- **EXERCISE GOAL**: In the records that follow, skip the pictures and print everything else exactly.

- **RECORDS PROVIDED**:
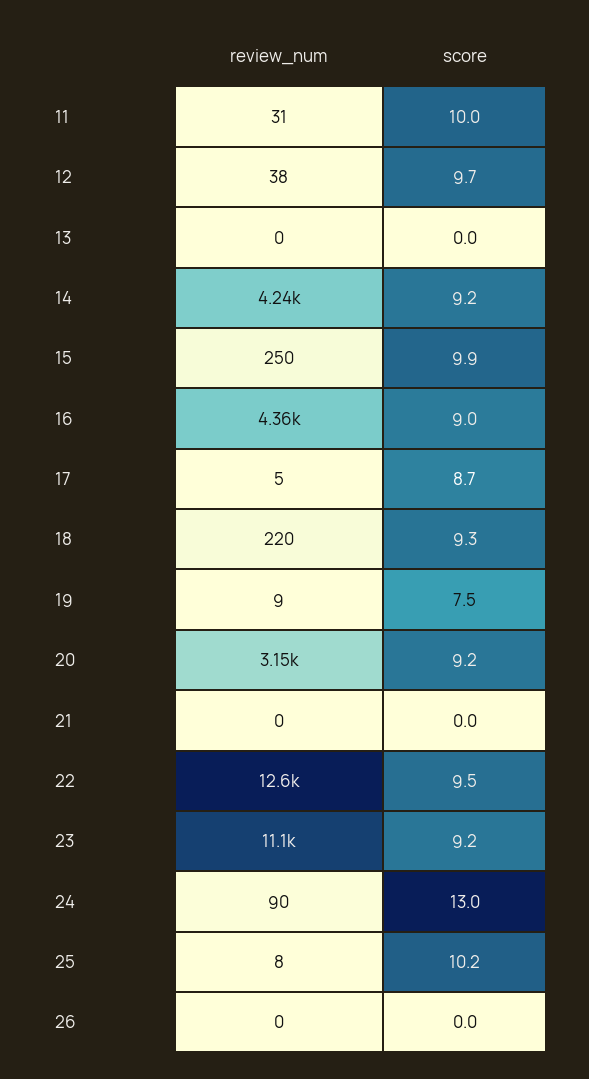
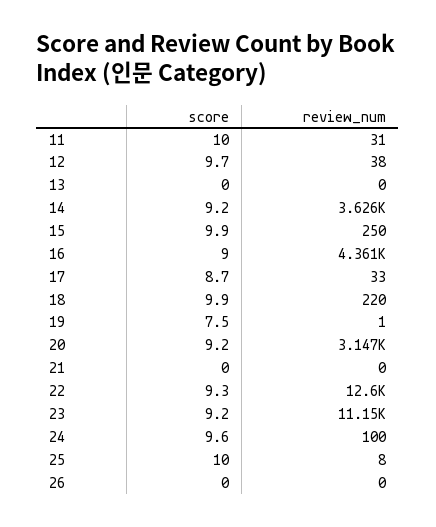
  {
    "review_num": {
      "11": 31,
      "12": 38,
      "13": 0,
-     "14": 4240,
+     "14": 3626,
      "15": 250,
      "16": 4361,
-     "17": 5,
+     "17": 33,
      "18": 220,
-     "19": 9,
+     "19": 1,
      "20": 3147,
      "21": 0,
      "22": 12600,
      "23": 11150,
-     "24": 90,
+     "24": 100,
      "25": 8,
      "26": 0
    },
    "score": {
      "11": 10,
      "12": 9.7,
      "13": 0,
      "14": 9.2,
      "15": 9.9,
      "16": 9,
      "17": 8.7,
-     "18": 9.3,
+     "18": 9.9,
      "19": 7.5,
      "20": 9.2,
      "21": 0,
-     "22": 9.5,
+     "22": 9.3,
      "23": 9.2,
-     "24": 13,
+     "24": 9.6,
-     "25": 10.2,
+     "25": 10,
      "26": 0
    }
  }

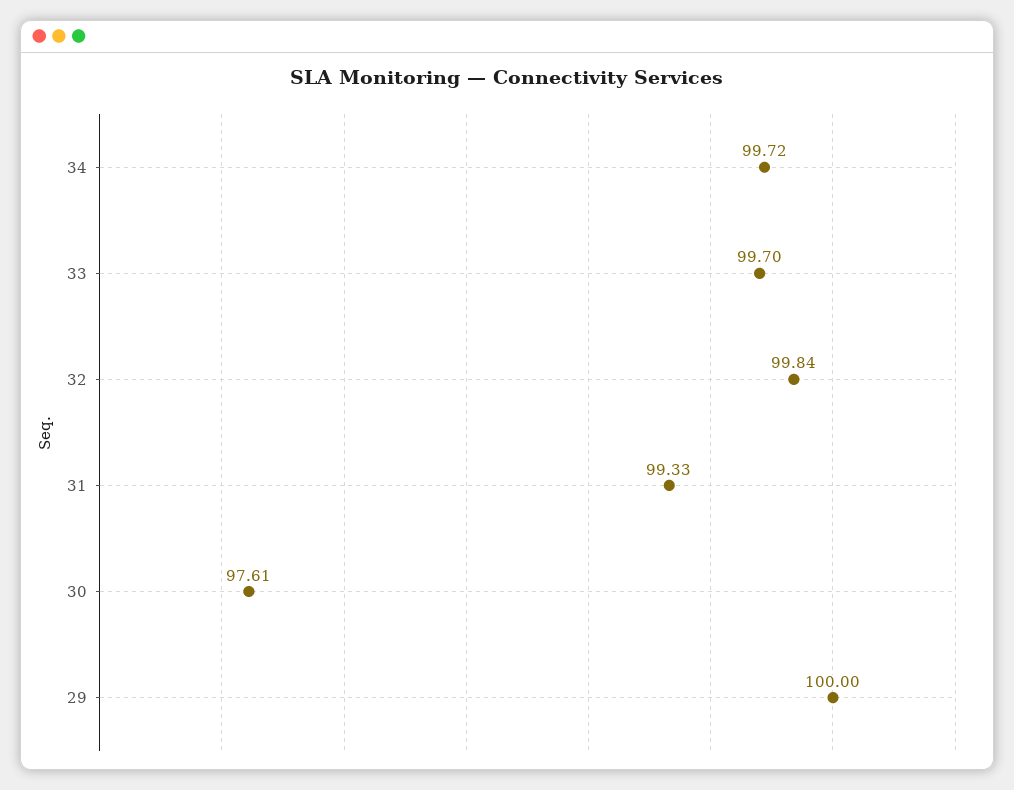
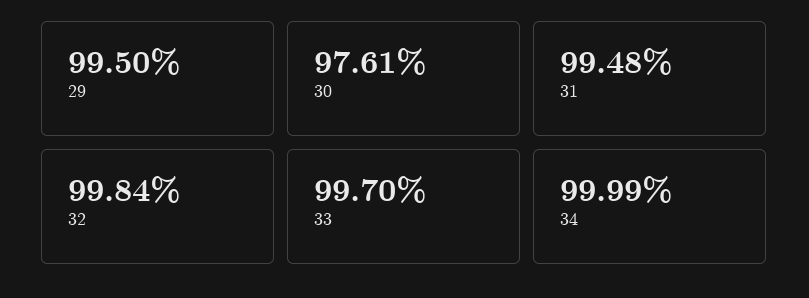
  {
-   "34": 99.72,
+   "34": 99.99,
    "33": 99.7,
    "32": 99.84,
-   "31": 99.33,
+   "31": 99.48,
    "30": 97.61,
-   "29": 100
+   "29": 99.5
  }

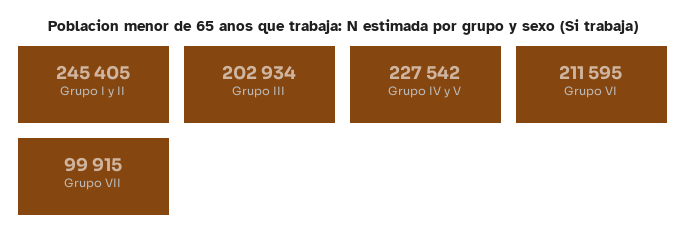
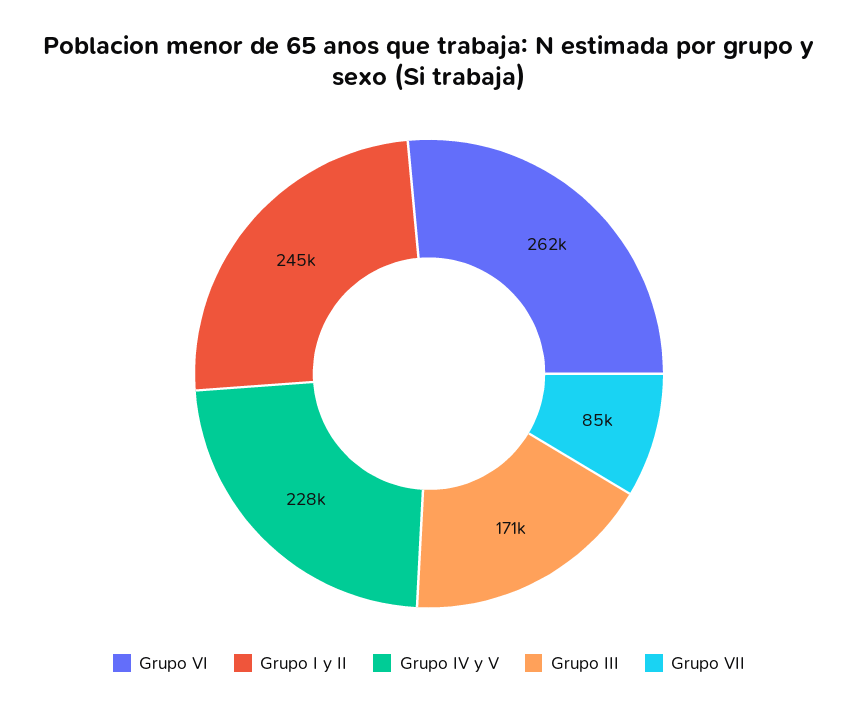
  {
    "Grupo I y II": 245405,
-   "Grupo III": 202934,
+   "Grupo III": 171000,
    "Grupo IV y V": 227542,
-   "Grupo VI": 211595,
+   "Grupo VI": 262000,
-   "Grupo VII": 99915
+   "Grupo VII": 85000
  }

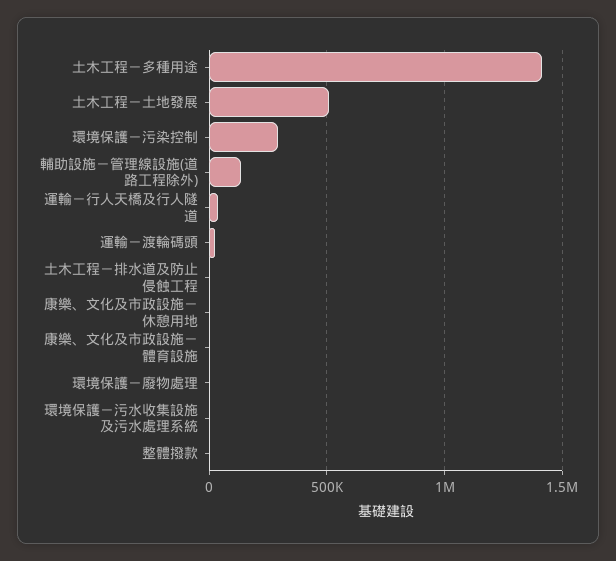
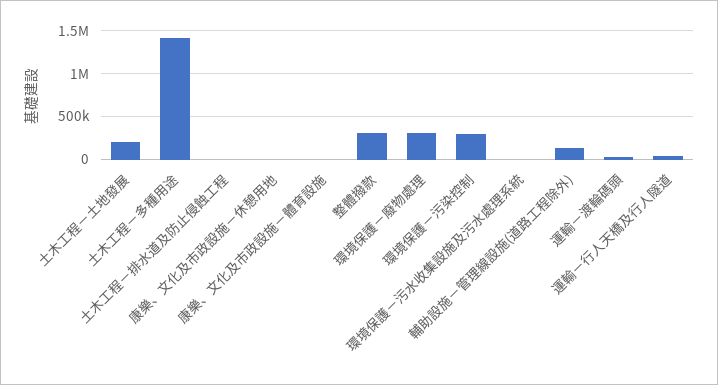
  {
    "土木工程－多種用途": 1400000,
-   "土木工程－土地發展": 500000,
+   "土木工程－土地發展": 200000,
    "環境保護－污染控制": 300000,
    "輔助設施－管理線設施(道路工程除外)": 150000,
    "運輸－行人天橋及行人隧道": 50000,
    "運輸－渡輪碼頭": 0,
    "土木工程－排水道及防止侵蝕工程": 0,
    "康樂、文化及市政設施－休憩用地": 0,
    "康樂、文化及市政設施－體育設施": 0,
-   "環境保護－廢物處理": 0,
+   "環境保護－廢物處理": 300000,
    "環境保護－污水收集設施及污水處理系統": 0,
-   "整體撥款": 0
+   "整體撥款": 300000
  }

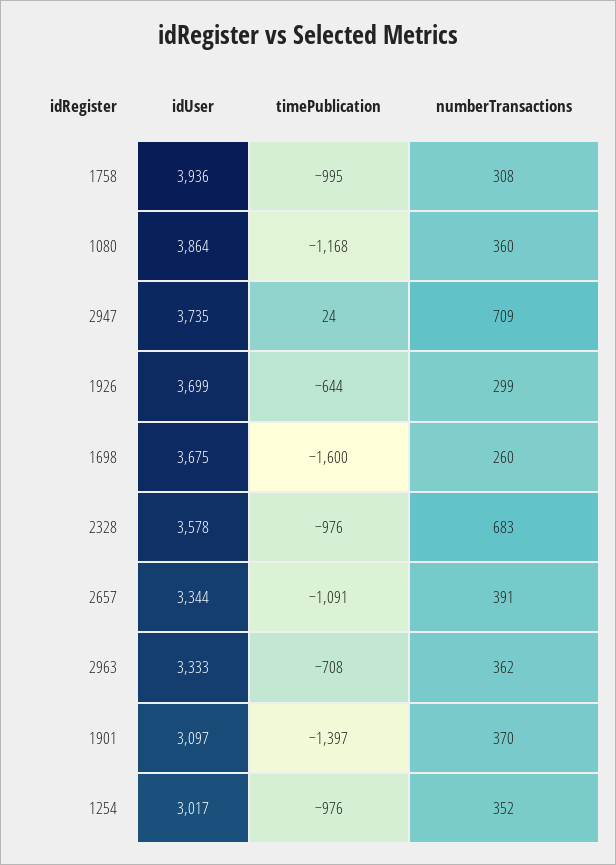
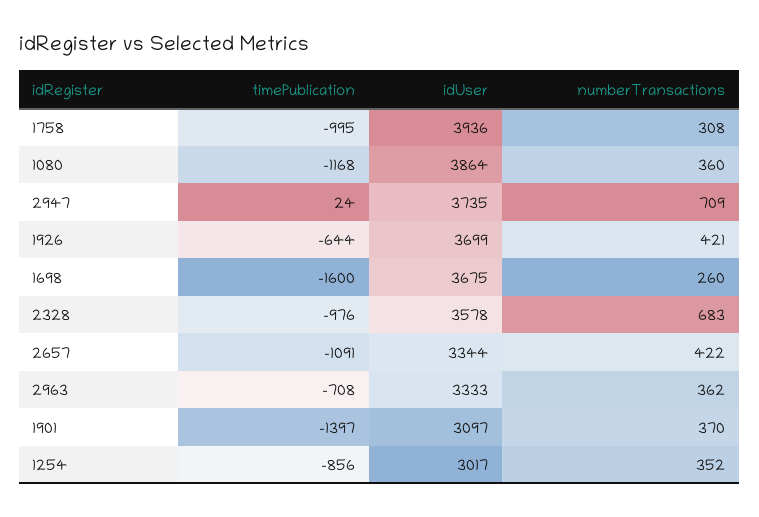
  {
    "idUser": {
      "1758": 3936,
      "1080": 3864,
      "2947": 3735,
      "1926": 3699,
      "1698": 3675,
      "2328": 3578,
      "2657": 3344,
      "2963": 3333,
      "1901": 3097,
      "1254": 3017
    },
    "timePublication": {
      "1758": -995,
      "1080": -1168,
      "2947": 24,
      "1926": -644,
      "1698": -1600,
      "2328": -976,
      "2657": -1091,
      "2963": -708,
      "1901": -1397,
-     "1254": -976
+     "1254": -856
    },
    "numberTransactions": {
      "1758": 308,
      "1080": 360,
      "2947": 709,
-     "1926": 299,
+     "1926": 421,
      "1698": 260,
      "2328": 683,
-     "2657": 391,
+     "2657": 422,
      "2963": 362,
      "1901": 370,
      "1254": 352
    }
  }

- **PROBLEM SOLUTION**:
  {
    "review_num": {
      "11": 31,
      "12": 38,
      "13": 0,
-     "14": 4240,
+     "14": 3626,
      "15": 250,
      "16": 4361,
-     "17": 5,
+     "17": 33,
      "18": 220,
-     "19": 9,
+     "19": 1,
      "20": 3147,
      "21": 0,
      "22": 12600,
      "23": 11150,
-     "24": 90,
+     "24": 100,
      "25": 8,
      "26": 0
    },
    "score": {
      "11": 10,
      "12": 9.7,
      "13": 0,
      "14": 9.2,
      "15": 9.9,
      "16": 9,
      "17": 8.7,
-     "18": 9.3,
+     "18": 9.9,
      "19": 7.5,
      "20": 9.2,
      "21": 0,
-     "22": 9.5,
+     "22": 9.3,
      "23": 9.2,
-     "24": 13,
+     "24": 9.6,
-     "25": 10.2,
+     "25": 10,
      "26": 0
    }
  }

  {
-   "34": 99.72,
+   "34": 99.99,
    "33": 99.7,
    "32": 99.84,
-   "31": 99.33,
+   "31": 99.48,
    "30": 97.61,
-   "29": 100
+   "29": 99.5
  }

  {
    "Grupo I y II": 245405,
-   "Grupo III": 202934,
+   "Grupo III": 171000,
    "Grupo IV y V": 227542,
-   "Grupo VI": 211595,
+   "Grupo VI": 262000,
-   "Grupo VII": 99915
+   "Grupo VII": 85000
  }

  {
    "土木工程－多種用途": 1400000,
-   "土木工程－土地發展": 500000,
+   "土木工程－土地發展": 200000,
    "環境保護－污染控制": 300000,
    "輔助設施－管理線設施(道路工程除外)": 150000,
    "運輸－行人天橋及行人隧道": 50000,
    "運輸－渡輪碼頭": 0,
    "土木工程－排水道及防止侵蝕工程": 0,
    "康樂、文化及市政設施－休憩用地": 0,
    "康樂、文化及市政設施－體育設施": 0,
-   "環境保護－廢物處理": 0,
+   "環境保護－廢物處理": 300000,
    "環境保護－污水收集設施及污水處理系統": 0,
-   "整體撥款": 0
+   "整體撥款": 300000
  }

  {
    "idUser": {
      "1758": 3936,
      "1080": 3864,
      "2947": 3735,
      "1926": 3699,
      "1698": 3675,
      "2328": 3578,
      "2657": 3344,
      "2963": 3333,
      "1901": 3097,
      "1254": 3017
    },
    "timePublication": {
      "1758": -995,
      "1080": -1168,
      "2947": 24,
      "1926": -644,
      "1698": -1600,
      "2328": -976,
      "2657": -1091,
      "2963": -708,
      "1901": -1397,
-     "1254": -976
+     "1254": -856
    },
    "numberTransactions": {
      "1758": 308,
      "1080": 360,
      "2947": 709,
-     "1926": 299,
+     "1926": 421,
      "1698": 260,
      "2328": 683,
-     "2657": 391,
+     "2657": 422,
      "2963": 362,
      "1901": 370,
      "1254": 352
    }
  }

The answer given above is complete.